Il n’est jamais facile de s’entendre décrire par autrui, de laisser le regard de l’autre choisir ce qui l’agace ou lui plaît en nous. Peut-être est-ce pour ce motif que le roman autobiographique de François Canniccioni, qui séduit et émeut tant qu’il raconte la Corse avec ses légendes et ses rudesses, étonne et fait grincer des dents dès qu’il fait vivre ses migrants en terre québécoise. Comme une authentique chaleur humaine caractérise tout ce qu’écrit François Canniccioni, c’est sans doute de notre susceptibilité plus que des piques de l’auteur qu’il faudra se méfier.

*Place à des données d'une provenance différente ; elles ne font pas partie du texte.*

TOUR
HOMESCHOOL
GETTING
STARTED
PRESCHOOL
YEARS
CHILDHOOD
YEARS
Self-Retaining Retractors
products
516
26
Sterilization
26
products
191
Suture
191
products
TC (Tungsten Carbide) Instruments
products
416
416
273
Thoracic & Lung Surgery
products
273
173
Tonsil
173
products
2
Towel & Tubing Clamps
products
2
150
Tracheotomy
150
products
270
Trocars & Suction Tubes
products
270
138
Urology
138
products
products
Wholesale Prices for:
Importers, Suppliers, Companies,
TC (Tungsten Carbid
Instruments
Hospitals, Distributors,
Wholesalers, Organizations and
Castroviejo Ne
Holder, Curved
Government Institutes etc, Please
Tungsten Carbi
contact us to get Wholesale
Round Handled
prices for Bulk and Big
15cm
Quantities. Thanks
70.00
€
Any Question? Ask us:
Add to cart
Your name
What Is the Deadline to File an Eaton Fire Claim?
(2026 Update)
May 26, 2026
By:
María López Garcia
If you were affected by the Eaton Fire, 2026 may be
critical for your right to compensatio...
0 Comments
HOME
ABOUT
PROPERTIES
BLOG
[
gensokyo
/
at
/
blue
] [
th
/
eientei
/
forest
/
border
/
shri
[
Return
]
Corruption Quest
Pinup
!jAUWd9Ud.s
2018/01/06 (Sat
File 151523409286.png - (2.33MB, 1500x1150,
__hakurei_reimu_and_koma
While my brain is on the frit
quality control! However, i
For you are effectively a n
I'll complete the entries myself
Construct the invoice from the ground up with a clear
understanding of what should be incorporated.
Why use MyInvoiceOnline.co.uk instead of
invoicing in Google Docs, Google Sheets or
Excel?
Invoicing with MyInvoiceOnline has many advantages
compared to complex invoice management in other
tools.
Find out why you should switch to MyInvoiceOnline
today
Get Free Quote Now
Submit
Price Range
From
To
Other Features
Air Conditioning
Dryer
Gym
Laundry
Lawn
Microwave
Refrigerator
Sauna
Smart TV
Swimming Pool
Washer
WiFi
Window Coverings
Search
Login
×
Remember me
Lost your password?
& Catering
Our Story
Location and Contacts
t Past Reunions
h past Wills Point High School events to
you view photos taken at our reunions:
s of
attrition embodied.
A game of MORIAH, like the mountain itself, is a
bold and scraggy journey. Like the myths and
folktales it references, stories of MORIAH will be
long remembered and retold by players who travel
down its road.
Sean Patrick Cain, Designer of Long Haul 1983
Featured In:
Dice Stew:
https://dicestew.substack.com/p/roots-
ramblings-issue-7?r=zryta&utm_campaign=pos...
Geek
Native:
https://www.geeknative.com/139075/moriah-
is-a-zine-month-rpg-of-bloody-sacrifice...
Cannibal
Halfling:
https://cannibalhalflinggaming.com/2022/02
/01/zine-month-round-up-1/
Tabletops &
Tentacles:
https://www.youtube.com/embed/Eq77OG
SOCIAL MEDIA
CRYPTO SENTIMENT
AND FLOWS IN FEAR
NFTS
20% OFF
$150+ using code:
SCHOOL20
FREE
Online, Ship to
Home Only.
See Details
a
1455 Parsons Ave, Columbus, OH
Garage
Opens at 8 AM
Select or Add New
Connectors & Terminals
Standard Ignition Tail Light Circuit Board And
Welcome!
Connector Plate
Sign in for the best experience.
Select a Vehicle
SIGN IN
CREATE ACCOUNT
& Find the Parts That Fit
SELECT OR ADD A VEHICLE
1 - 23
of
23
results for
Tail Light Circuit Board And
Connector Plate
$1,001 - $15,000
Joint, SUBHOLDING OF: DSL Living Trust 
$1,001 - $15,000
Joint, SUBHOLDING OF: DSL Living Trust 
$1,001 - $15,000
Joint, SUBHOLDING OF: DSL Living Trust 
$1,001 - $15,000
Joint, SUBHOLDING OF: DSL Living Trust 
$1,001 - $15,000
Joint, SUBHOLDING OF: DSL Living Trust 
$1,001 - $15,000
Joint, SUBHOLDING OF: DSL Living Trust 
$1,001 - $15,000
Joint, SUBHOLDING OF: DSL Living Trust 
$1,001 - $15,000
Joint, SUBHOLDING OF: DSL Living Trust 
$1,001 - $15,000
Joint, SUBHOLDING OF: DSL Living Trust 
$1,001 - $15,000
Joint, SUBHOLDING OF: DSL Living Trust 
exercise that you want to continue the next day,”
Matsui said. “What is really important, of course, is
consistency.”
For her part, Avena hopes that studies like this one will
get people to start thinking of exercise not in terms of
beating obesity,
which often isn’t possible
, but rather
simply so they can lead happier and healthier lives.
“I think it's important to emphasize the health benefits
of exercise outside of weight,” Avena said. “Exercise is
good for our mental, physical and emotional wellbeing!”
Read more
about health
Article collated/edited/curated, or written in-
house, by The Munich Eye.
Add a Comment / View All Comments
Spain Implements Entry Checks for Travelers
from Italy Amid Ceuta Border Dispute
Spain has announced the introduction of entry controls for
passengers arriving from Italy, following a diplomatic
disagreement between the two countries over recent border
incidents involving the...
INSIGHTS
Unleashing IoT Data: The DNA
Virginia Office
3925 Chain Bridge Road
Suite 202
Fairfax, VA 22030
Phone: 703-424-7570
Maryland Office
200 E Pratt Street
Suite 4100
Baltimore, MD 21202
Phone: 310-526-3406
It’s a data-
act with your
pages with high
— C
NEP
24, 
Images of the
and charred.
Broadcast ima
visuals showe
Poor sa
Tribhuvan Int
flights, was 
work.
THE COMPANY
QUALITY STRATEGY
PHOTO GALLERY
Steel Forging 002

Tout comme dans La juive (Septentrion, 2002) Canniccioni raconte Canniccioni. Les noms donnés aux personnages ne trompent ni ne veulent tromper : c’est sa vie et celle de ses intimes qu’offre l’écrivain à l’affection des lecteurs. Le plaisir est rompu, cependant, quand l’auteur ne semble plus savoir à quel auditoire il fait cette proposition. Un public étranger trouvera drôle, folklorique ou invraisemblable le quotidien vécu en plein hiver québécois par un couple aussi mal préparé que possible. Un public québécois se demandera plutôt si on se paie sa tête et s’il est encore possible qu’un couple improvise son séjour en froidure québécoise comme si tout devait y ressembler à l’île de Beauté ou à la côte de la Nouvelle-Angleterre. On s’étonnera également qu’un couple d’arrivants devienne comme par magie spécialiste du meuble québécois et contredise en mille domaines les prudences lentement mises au point par les premiers arrivés.
Tirons-en quand même comme conclusion que les migrants ont bien le droit d’utiliser dans leurs efforts d’insertion tout ce que leur passé leur a donné, que cela soit adapté ou pas. Le courage et l’inventivité de celui qui se reconstruit une vie importent plus que ses étonnements parfois grinçants.